This post is by Alessandro Berti, Software Engineer in the Process And Data Science group at RWTH Aachen University. Contact him via email for further inquiries.
Process Mining is a branch of Data Science that aims to extract process-related information from event data contained in information systems, that is steadily increasing in amount. Many algorithms, and a general-purpose open source framework (ProM 6), have been developed in the last years for process discovery, conformance checking, machine
learning on event data. The amount of event data stored by modern information systems is steadily increasing, and this is making progressively more difficult to apply process mining with mainstream workstations on real-life event data with any open source process mining framework. Hence, exploring more scalable storage techniques, in-memory data structures, more performant algorithms is a strictly incumbent need.
In the last few years, columnar and key-value storage techniques have been evaluated in a process mining context.
Column-based storage systems
Column-based storage systems are optimized to read event logs “by columns”, making possible to choose which attributes are needed before starting to load the file. In this way, only the values of these attributes are parsed, making the load operation faster. Since each column of the file contains data of the same format (integer, string, …), more effective compression techniques can be deployed.
The Apache Parquet format provides an implementation of a columnar format. Apache Parquet is supported by a large number of big data frameworks (Apache Hive, Apache Drill, Apache Impala, Apache Pig, Apache Spark, Cascading…). Among the compression algorithms supported by Parquet, there is the Snappy compression and the Gzip compression. Snappy is more fast in compressing/decompressing, while Gzip obtains better compression ratios at the expense of performance. Choosing the Snappy compression, Parquet remains very efficient while avoiding the compression/decompression performance deficit of Gzip.
Column-based storages map naturally into a dataframe memory structure. The Pandas python package offers a convenient implementation of a dataframe. Also, Apache Spark offers different concepts of dataframes. A dataframe is composed by:
• A set of indices (corresponding to the different rows of the file).
• A set of types columns.
• A function that, taking an index and a column, returns a value.
In Berti, Alessandro. “Increasing scalability of process mining using event dataframes: How data structure matters.” arXiv preprint arXiv:1907.12817 (2019), it is shown that dataframes supports the following operations:
• Projection on a given expression
• Grouping function
• Shifting rows
• Concatenation
• Sorting
• Merging of columns
Also in Berti, Alessandro. “Increasing scalability of process mining using event dataframes: How data structure matters.” arXiv preprint arXiv:1907.12817 (2019), it is shown that process mining operations such as the calculation of the directly-follows graph are possible also on dataframes with two different paradigms:
• Map-Reduce approaches
• Shifting and counting
It is nice to compare classic event log structures and dataframes, when considering classic process mining operations such as the filtering on attribute values and the computation of the directly-follows graph.

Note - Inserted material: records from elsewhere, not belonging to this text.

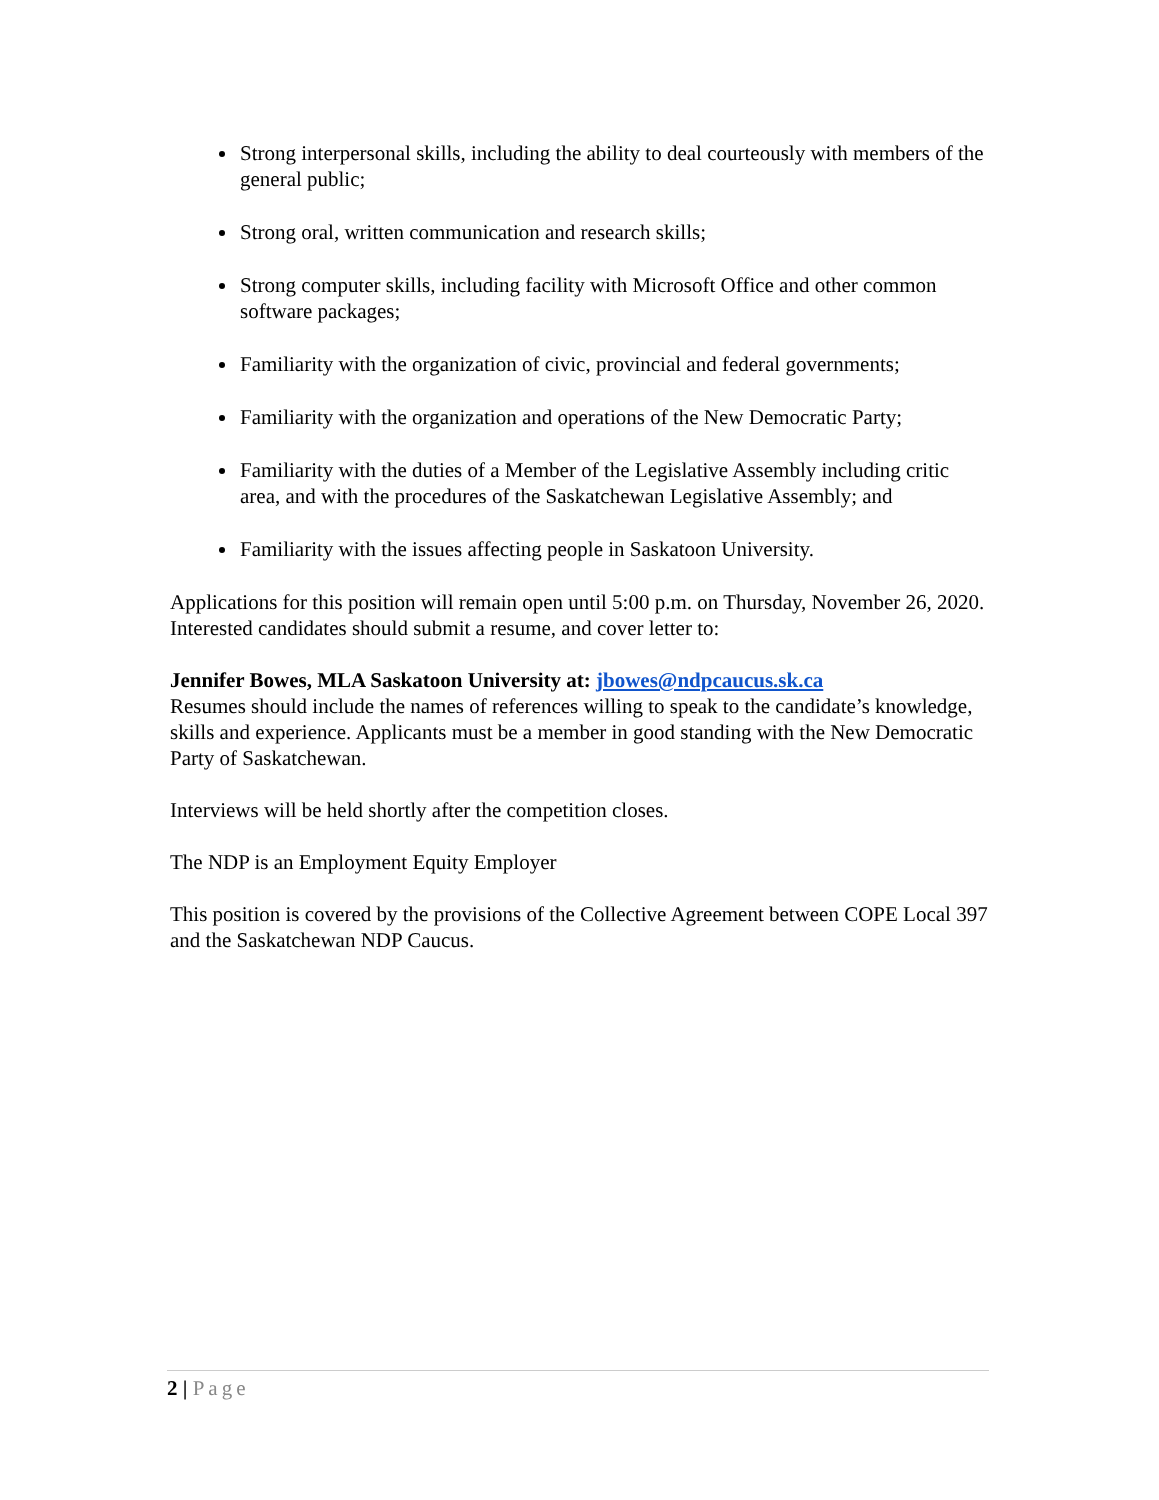Strong interpersonal skills, including the ability to deal courteously with members of the general public;
Strong oral, written communication and research skills;
Strong computer skills, including facility with Microsoft Office and other common software packages;
Familiarity with the organization of civic, provincial and federal governments;
Familiarity with the organization and operations of the New Democratic Party;
Familiarity with the duties of a Member of the Legislative Assembly including critic area, and with the procedures of the Saskatchewan Legislative Assembly; and
Familiarity with the issues affecting people in Saskatoon University.
Applications for this position will remain open until 5:00 p.m. on Thursday, November 26, 2020. Interested candidates should submit a resume, and cover letter to:
Jennifer Bowes, MLA Saskatoon University at: jbowes@ndpcaucus.sk.ca
Resumes should include the names of references willing to speak to the candidate’s knowledge, skills and experience. Applicants must be a member in good standing with the New Democratic Party of Saskatchewan.
Interviews will be held shortly after the competition closes.
The NDP is an Employment Equity Employer
This position is covered by the provisions of the Collective Agreement between COPE Local 397 and the Saskatchewan NDP Caucus.
2 | Page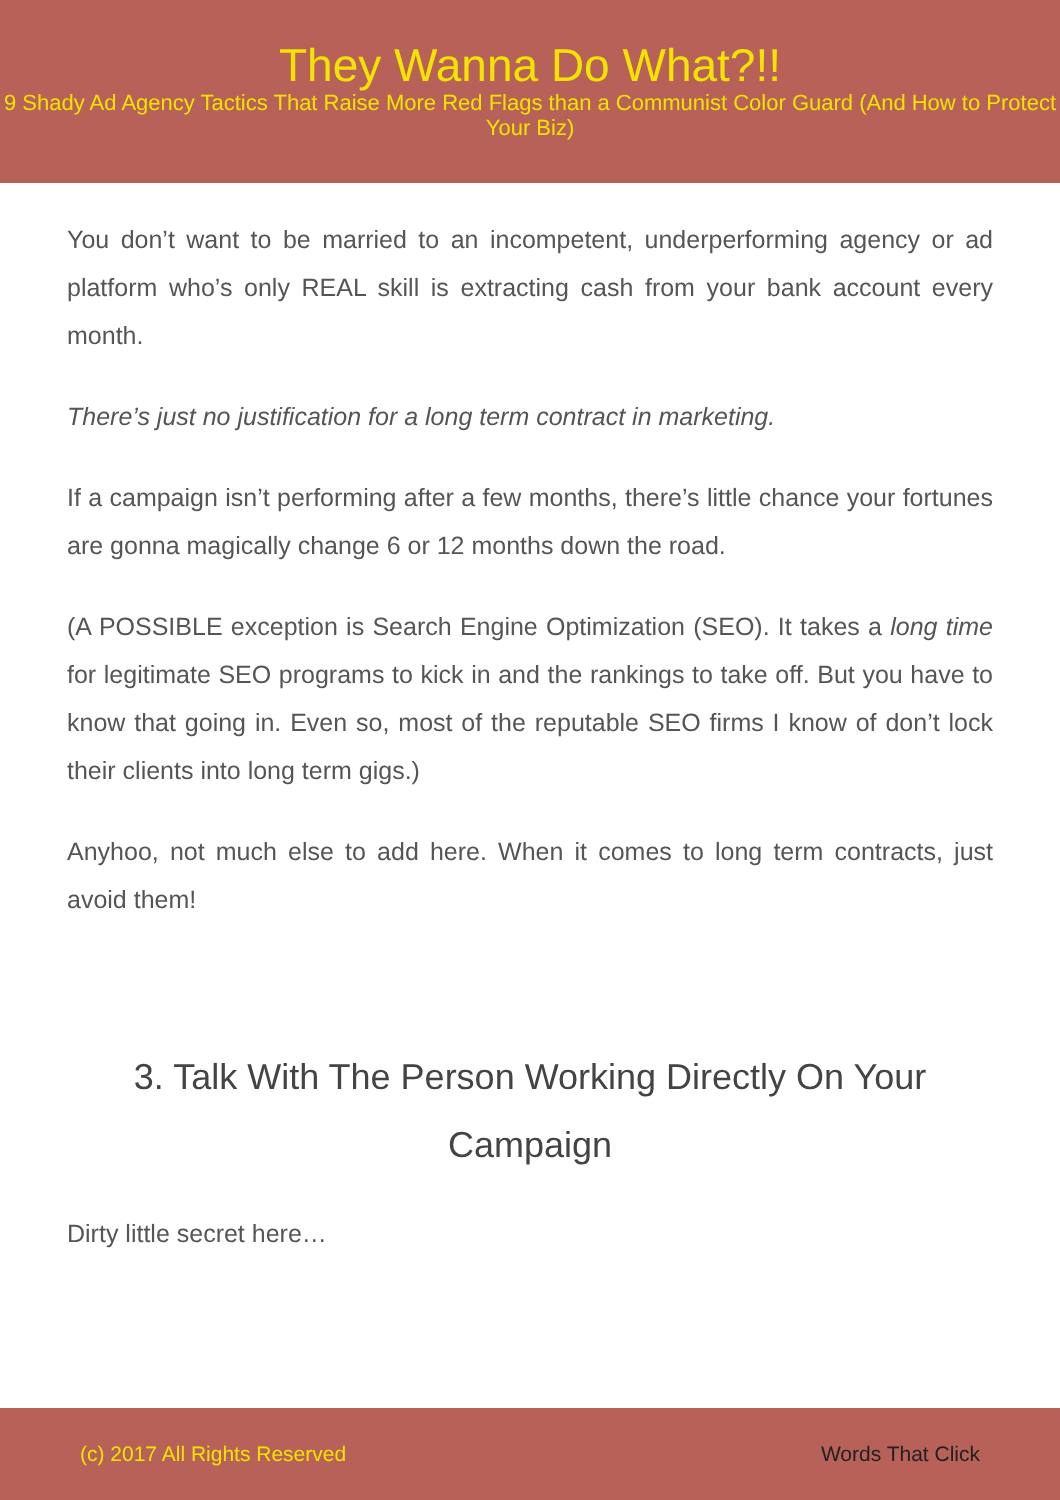They Wanna Do What?!!
9 Shady Ad Agency Tactics That Raise More Red Flags than a Communist Color Guard (And How to Protect Your Biz)
You don’t want to be married to an incompetent, underperforming agency or ad platform who’s only REAL skill is extracting cash from your bank account every month.
There’s just no justification for a long term contract in marketing.
If a campaign isn’t performing after a few months, there’s little chance your fortunes are gonna magically change 6 or 12 months down the road.
(A POSSIBLE exception is Search Engine Optimization (SEO). It takes a long time for legitimate SEO programs to kick in and the rankings to take off. But you have to know that going in. Even so, most of the reputable SEO firms I know of don’t lock their clients into long term gigs.)
Anyhoo, not much else to add here. When it comes to long term contracts, just avoid them!
3. Talk With The Person Working Directly On Your Campaign
Dirty little secret here…
(c) 2017 All Rights Reserved Words That Click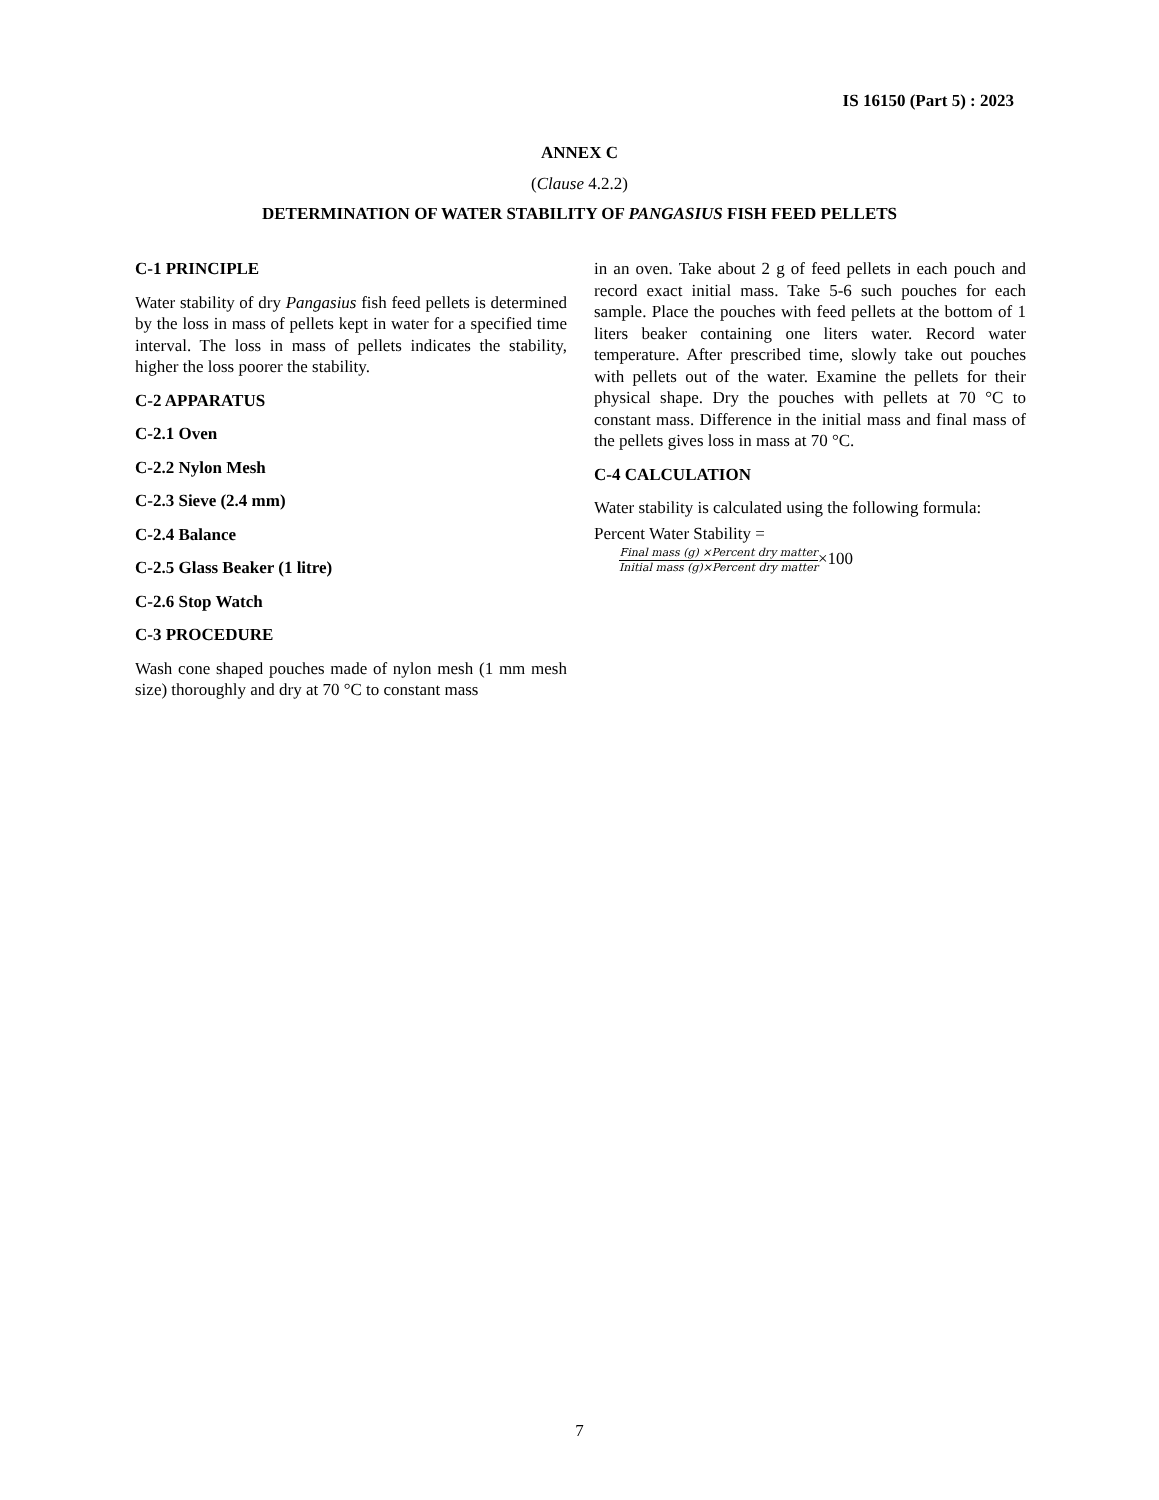IS 16150 (Part 5) : 2023
ANNEX C
(Clause 4.2.2)
DETERMINATION OF WATER STABILITY OF PANGASIUS FISH FEED PELLETS
C-1 PRINCIPLE
Water stability of dry Pangasius fish feed pellets is determined by the loss in mass of pellets kept in water for a specified time interval. The loss in mass of pellets indicates the stability, higher the loss poorer the stability.
C-2 APPARATUS
C-2.1 Oven
C-2.2 Nylon Mesh
C-2.3 Sieve (2.4 mm)
C-2.4 Balance
C-2.5 Glass Beaker (1 litre)
C-2.6 Stop Watch
C-3 PROCEDURE
Wash cone shaped pouches made of nylon mesh (1 mm mesh size) thoroughly and dry at 70 °C to constant mass
in an oven. Take about 2 g of feed pellets in each pouch and record exact initial mass. Take 5-6 such pouches for each sample. Place the pouches with feed pellets at the bottom of 1 liters beaker containing one liters water. Record water temperature. After prescribed time, slowly take out pouches with pellets out of the water. Examine the pellets for their physical shape. Dry the pouches with pellets at 70 °C to constant mass. Difference in the initial mass and final mass of the pellets gives loss in mass at 70 °C.
C-4 CALCULATION
Water stability is calculated using the following formula:
Percent Water Stability =
Final mass (g) ×Percent dry matter Initial mass (g)×Percent dry matter×100
7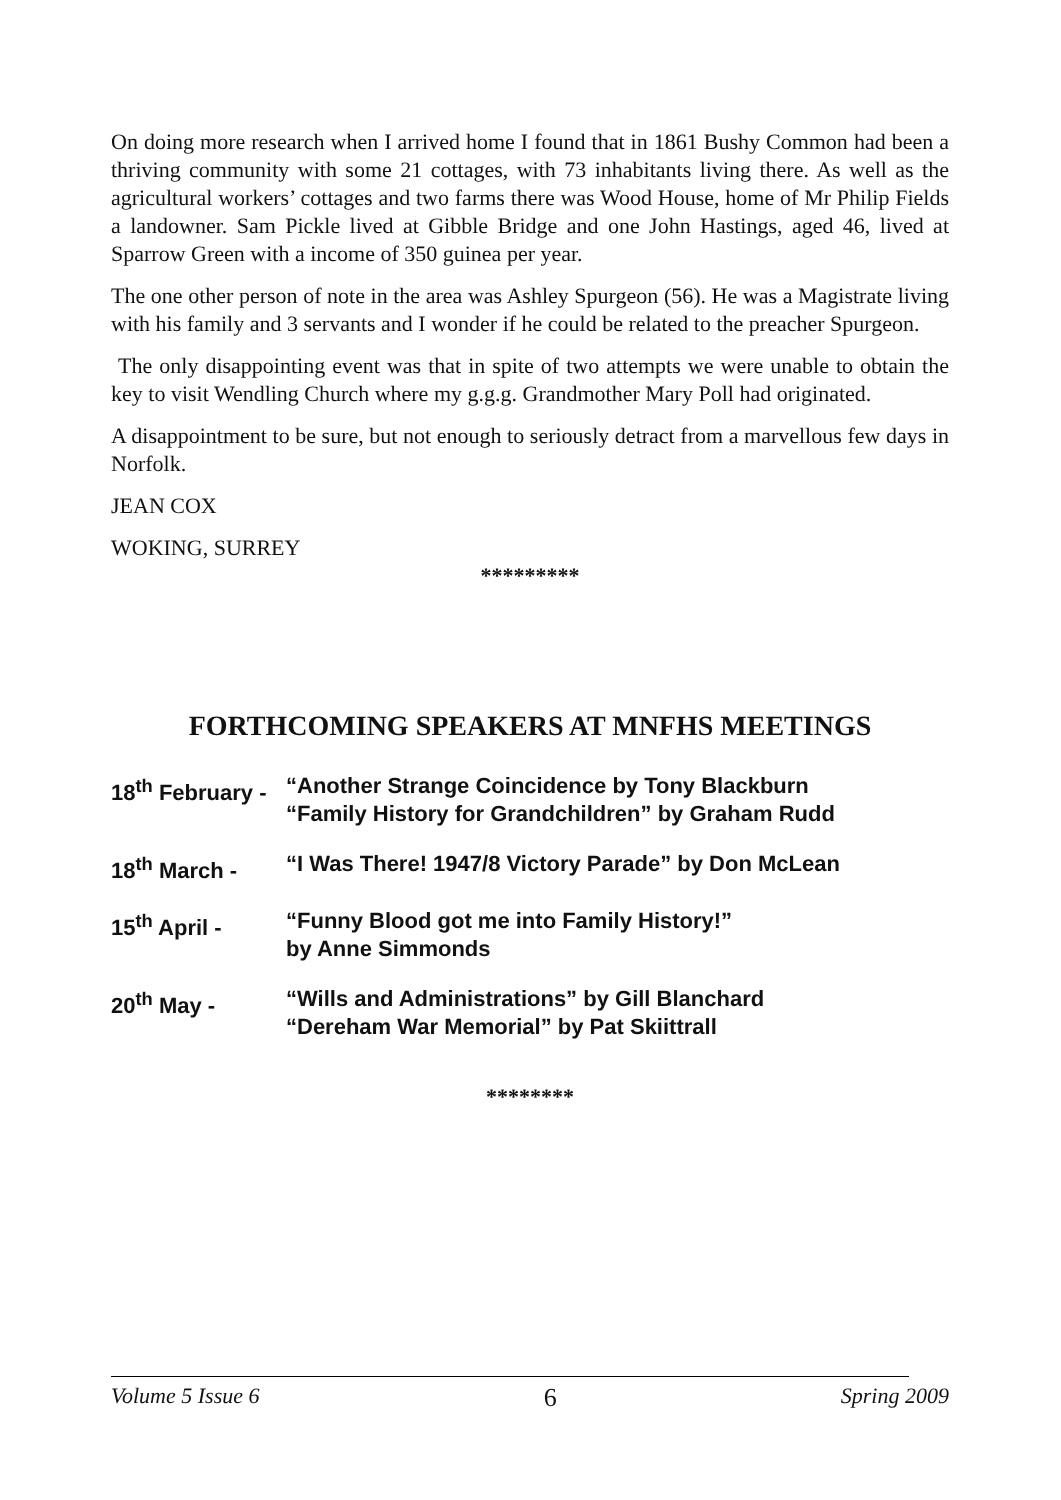On doing more research when I arrived home I found that in 1861 Bushy Common had been a thriving community with some 21 cottages, with 73 inhabitants living there. As well as the agricultural workers’ cottages and two farms there was Wood House, home of Mr Philip Fields a landowner. Sam Pickle lived at Gibble Bridge and one John Hastings, aged 46, lived at Sparrow Green with a income of 350 guinea per year.
The one other person of note in the area was Ashley Spurgeon (56). He was a Magistrate living with his family and 3 servants and I wonder if he could be related to the preacher Spurgeon.
The only disappointing event was that in spite of two attempts we were unable to obtain the key to visit Wendling Church where my g.g.g. Grandmother Mary Poll had originated.
A disappointment to be sure, but not enough to seriously detract from a marvellous few days in Norfolk.
JEAN COX
WOKING, SURREY
*********
FORTHCOMING SPEAKERS AT MNFHS MEETINGS
| 18<sup>th</sup> February - | “Another Strange Coincidence by Tony Blackburn “Family History for Grandchildren” by Graham Rudd |
| 18<sup>th</sup> March - | “I Was There! 1947/8 Victory Parade” by Don McLean |
| 15<sup>th</sup> April - | “Funny Blood got me into Family History!” by Anne Simmonds |
| 20<sup>th</sup> May - | “Wills and Administrations” by Gill Blanchard “Dereham War Memorial” by Pat Skiittrall |
********
Volume 5 Issue 6 6 Spring 2009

Filtering on attribute values: the average complexity is linear in both cases. The worst case complexity is quadratic on a classic event log structure, and always linear on top of the dataframes.
Computation of the directly-follows graph: the complexity for both event log structures is linear on average and quadratic in the worst case.
Key-value Stores
Key-value stores are very simple databases, that corresponds to a key (generally a binary key) a value (generally a binary value). Key-value stores have been used in the ProM framework (MapDB) to efficiently retrieve cases of event logs which size is bigger than the amount of RAM.
The most convenient way to host process mining event logs in key-value stores is to store as key the case identifier, or the index of the case in the log, and as value the content of the case.
A popular key-value store nowadays is Redis. Redis provides a network interface that can be queried in order to retrieve the value associated to a key or an interval of keys.
While getting the entire event log from Redis is much more expensive than reading a XES log, it is convenient when only some cases need to be sampled. This is the case for many process discovery algorithms (as a model can be discovered using only a subset of the behavior).